Judge throws out factory worker’s claim of hearing loss after finding it was ‘fundamentally dishonest’ in a move that could pave the way for a fight back from insurance firms
- Factory worker said bosses at his firm were responsible for his hearing loss because he claimed they did not give him adequate protection
- Now will be fined for bringing a ‘fundamentally dishonest’ claim to court
- If he had been successful he would have been awarded around £10,000
- Industrial deafness claims in UK increased by 200% from 2011 to 2014
The growing market for hearing loss compensation has been dealt a blow after a judge said a factory worker’s claim was ‘fundamentally dishonest’ and threw out the case in a landmark ruling.

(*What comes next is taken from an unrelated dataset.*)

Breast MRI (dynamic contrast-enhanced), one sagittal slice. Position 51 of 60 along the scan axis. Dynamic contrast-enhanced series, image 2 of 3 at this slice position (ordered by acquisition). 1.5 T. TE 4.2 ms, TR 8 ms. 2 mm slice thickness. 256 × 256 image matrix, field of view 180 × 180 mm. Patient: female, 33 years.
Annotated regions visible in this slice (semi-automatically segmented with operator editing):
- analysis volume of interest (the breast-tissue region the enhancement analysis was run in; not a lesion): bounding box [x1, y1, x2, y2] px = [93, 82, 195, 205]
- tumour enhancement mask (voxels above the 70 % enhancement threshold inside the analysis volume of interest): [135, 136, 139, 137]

Judge Gregory also ordered the man, who was employed by Coventry-based Diamanttek Limited as a diamond driller and a plant operator between 2003 and 2013, to pay costs following the ruling.
Jonathon James, who is in his mid-fifties, had claimed that Diamanttek Limited was responsible for his noise-induced hearing loss.
Judge Gregory also ordered the man, who was employed by Coventry-based Diamanttek Limited (pictured) as a diamond driller and a plant operator between 2003 and 2013, to pay costs following the ruling
But the court heard while Diamanttek Limited did not deny that the claimant worked in a noisy environment, they disputed the issue of hearing protection provision and enforcement.
James had claimed the use of Personal Protective Equipment (PPE) was not enforced prior to 2013 and that until then he had not been given any training on the correct use of hearing protection.
He also said that bosses did not give him any warnings about the dangers of noise exposure.
But Diamanttek Limited’s insurers, Allianz, were able to prove that James was supplied with PPE throughout the entire period of his employment and in court denied the company’s liability.
LITTLE KNOWN LAW COULD SEE HUGE CHANGES IN COMPENSATION
New rules introduced by the Criminal Justice & Courts Act published in April 2015 are finally coming into affect.
Under section 44.16 CPR, the court is permitted to set aside QOCS (Qualified One Way Costs Shifting) protection in cases that are found to be fundamentally dishonest – like the one involving Diamanttek and James.
Under CPR 44.16: ‘Orders for costs made against the claimant may be enforced to the full extent of such orders with the permission of the court where the claim is found on the balance of probabilities to be fundamentally dishonest.’
‘Fundamental dishonesty’ is not a usual legal term – but it is clearly termed in this way in order to fight fraudulent claims.
Insurers hope the ruling will put an end to spurious hearing loss claims and said they hope it will serve as a warning that fraudulent claims can ‘cost dear’.
The Times reports the ruling is the first time, under a new regime brought in by ministers last year, that courts have penalised individuals whose claims are found to be dishonest by ordering them to pay costs.
The newspaper reports that industrial deafness claims have increased by nearly 200 per cent from 2011 to 2014 and they are now rivalling whiplash claims.
If James’ claim had been successful he would have been awarded around £10,000 in compensation.
Sarah Mallaby, head of technical claims at Allianz, said her company deals with around 5,200 noise related claims every year, and called the ruling ‘great news’.
She said: ‘We are delighted that as a result of Allianz’s appeal the first fundamental dishonesty ruling has been made against a noise induced hearing loss claim.
‘The outcome of this case is great news for the insurance industry. It underpins the principles of the law reforms which came into force in 2013 and we believe that this should now set a precedent for future disease claims.’
Rob Cummings, of the Association of British Insurers, told The Times: ‘Insurers have seen a spike in opportunistic claims for noise-induced hearing loss, fuelled by greedy claimant lawyers and claims management companies.’